# Smith-Waterman algorithm in Python

July 13, 2018 | 5 Minute Read

B ecause I am currently working with Local Sequence Alignment (LSA) in a project I decided to use the Smith-Waterman algorithm to find a partially matching substring $b$ in a longer substring $a$. Since I am coding in Python, I was sure there were dozens of implementations already, ready to be used. I found a few indeed, namely here and here. However, the first implementation is incomplete, because it only includes calculating the scoring matrix and not the backtracing. I did not test the second implementation because it seemed overly complicated and apparently contained bugs (judging from the comments).

I therefore went for my own implementation. What I wanted was some easy to use function with a slim signature, something like

start, end = smith_waterman(string_a, string_b)

to find out where some version of string_b (including gaps and deletions) starts and ends within string_a.

## Step 1: Scoring matrix

To find the local alignment of $b$ with $a$ the Smith-Waterman calculates a scoring matrix first. The following code calculates this matrix for two strings a and b with linear gap costs. For performance reasons I went for an implementation with NumPy arrays. Values for match scores and gap costs can be changed. The default values correspond to the example from Wikipedia:

import itertools
import numpy as np

def matrix(a, b, match_score=3, gap_cost=2):
H = np.zeros((len(a) + 1, len(b) + 1), np.int)

for i, j in itertools.product(range(1, H.shape[0]), range(1, H.shape[1])):
match = H[i - 1, j - 1] + (match_score if a[i - 1] == b[j - 1] else - match_score)
delete = H[i - 1, j] - gap_cost
insert = H[i, j - 1] - gap_cost
H[i, j] = max(match, delete, insert, 0)
return H


## Step 2: Backtracing

The second step is backtracing from the calculated scoring matrix to calculate the optimal alignment of b with a. Since b will not simply be a substring of a in most cases, some version of b that includes gaps and deletions needs to be calculated. I had to juggle with the NumPy arrays a bit because numpy.argmax() will only find the first indexes of a maximum value inside an array and backtracing involves starting with the last occurrence of the maximum value.

def traceback(H, b, b_='', old_i=0):
# flip H to get index of **last** occurrence of H.max() with np.argmax()
H_flip = np.flip(np.flip(H, 0), 1)
i_, j_ = np.unravel_index(H_flip.argmax(), H_flip.shape)
i, j = np.subtract(H.shape, (i_ + 1, j_ + 1))  # (i, j) are **last** indexes of H.max()
if H[i, j] == 0:
return b_, j
b_ = b[j - 1] + '-' + b_ if old_i - i > 1 else b[j - 1] + b_
return traceback(H[0:i, 0:j], b, b_, i)



## Step 3: Calculating start- and end-index

Finally, the implementation for the top-level function simply performs these two steps by calling above functions. Since the LSA should not be case sensitive in my project, I normalized the strings beforehand by converting them to uppercase. Start and end index of string b in a are calculated from the result of the backtracing step.

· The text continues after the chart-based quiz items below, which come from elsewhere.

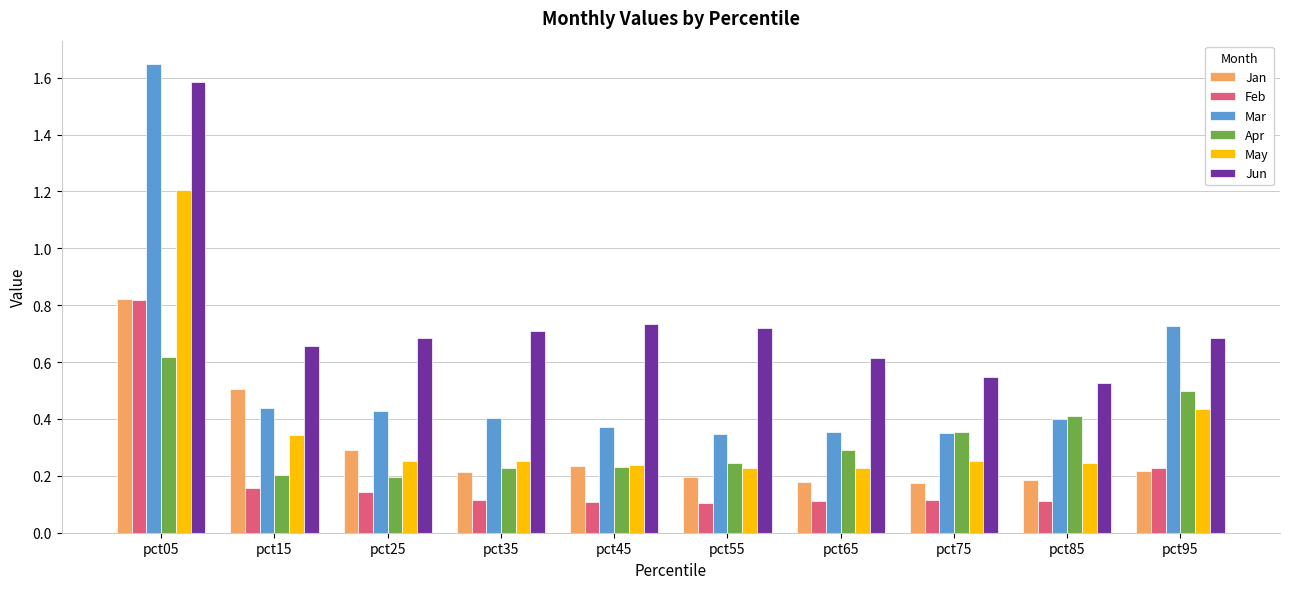

What is the sum of all Jun values?

7.5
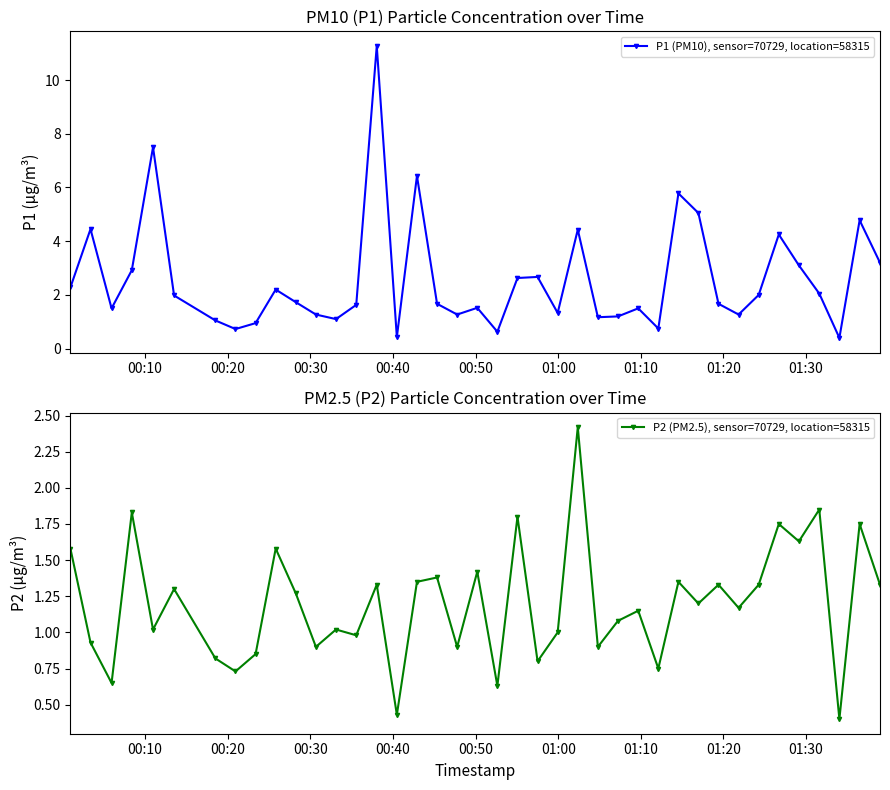

True or false: P2 (PM2.5), sensor=70729, location=58315 has more than 2 interior local peaks.

True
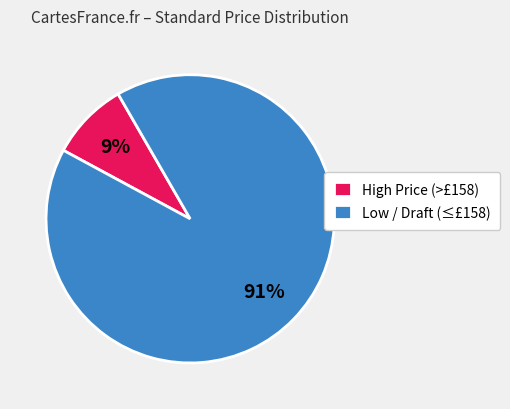

What is the largest slice in the pie chart?

Low / Draft (≤£158)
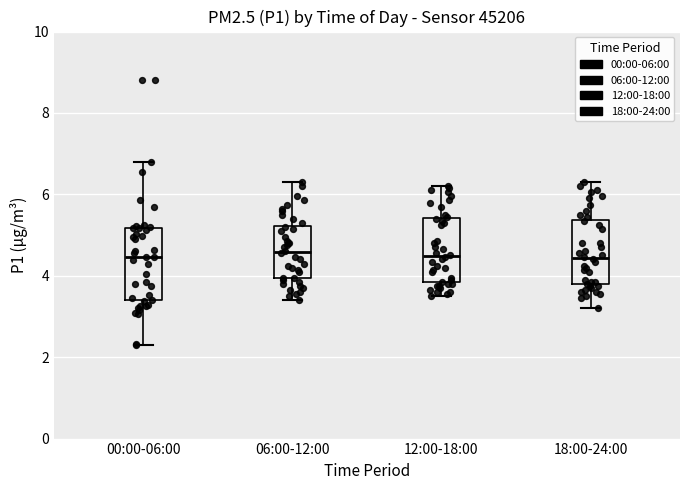

Reading left to right, transcribe this box plot: for each box, give where its median line is, the range the box spans, and where its two whiskers end, as read against the y-axis. The values are not printed on the chart, so give them approximately, as read against the axis.

00:00-06:00: median 4.4, box 3.4 to 5.2, whiskers 2.4 to 6.8
06:00-12:00: median 4.6, box 4.0 to 5.2, whiskers 3.4 to 6.4
12:00-18:00: median 4.4, box 3.8 to 5.4, whiskers 3.6 to 6.2
18:00-24:00: median 4.4, box 3.8 to 5.4, whiskers 3.2 to 6.4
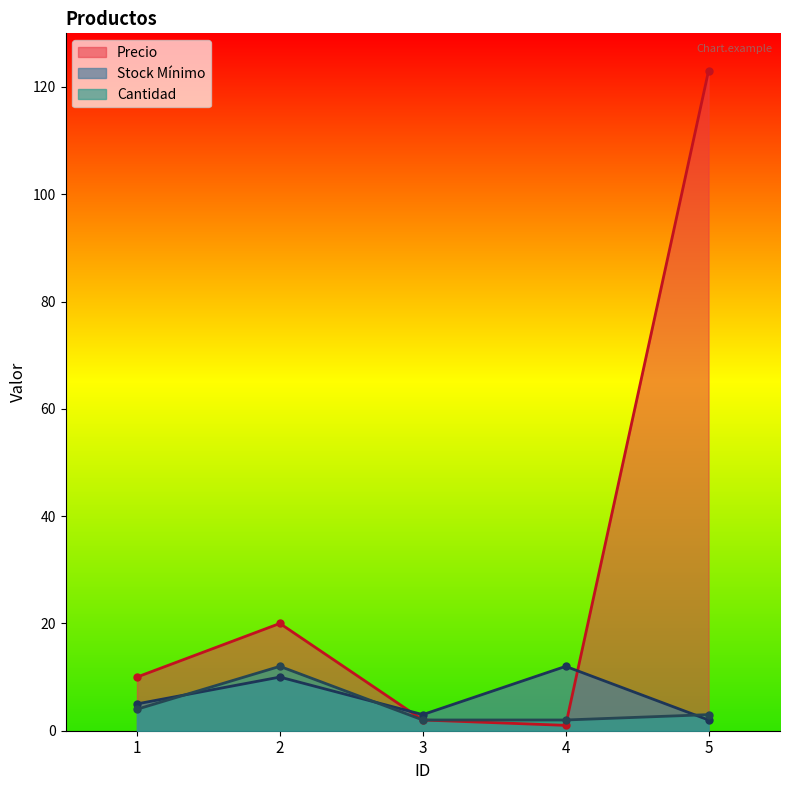

Reading right to left, transcribe all the data shown in this chart.

Precio: 5=123	4=1	3=2	2=20	1=10
Stock Mínimo: 5=2	4=12	3=3	2=10	1=5
Cantidad: 5=3	4=2	3=2	2=12	1=4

def smith_waterman(a, b, match_score=3, gap_cost=2):
a, b = a.upper(), b.upper()
H = matrix(a, b, match_score, gap_cost)
b_, pos = traceback(H, b)
return pos, pos + len(b_)


## Usage and tests

To see if everything worked I wrote a few test with printouts:

    # prints correct scoring matrix from Wikipedia example
print(matrix('GGTTGACTA', 'TGTTACGG'))

a, b = 'ggttgacta', 'tgttacgg'
H = matrix(a, b)
print(traceback(H, b)) # ('gtt-ac', 1)

a, b = 'GGTTGACTA', 'TGTTACGG'
start, end = smith_waterman(a, b)
print(a[start:end])     # GTTGAC


## Resources

For the implementation I found the Wikipedia article and an Online-Tool to interactively perform the calculations very useful.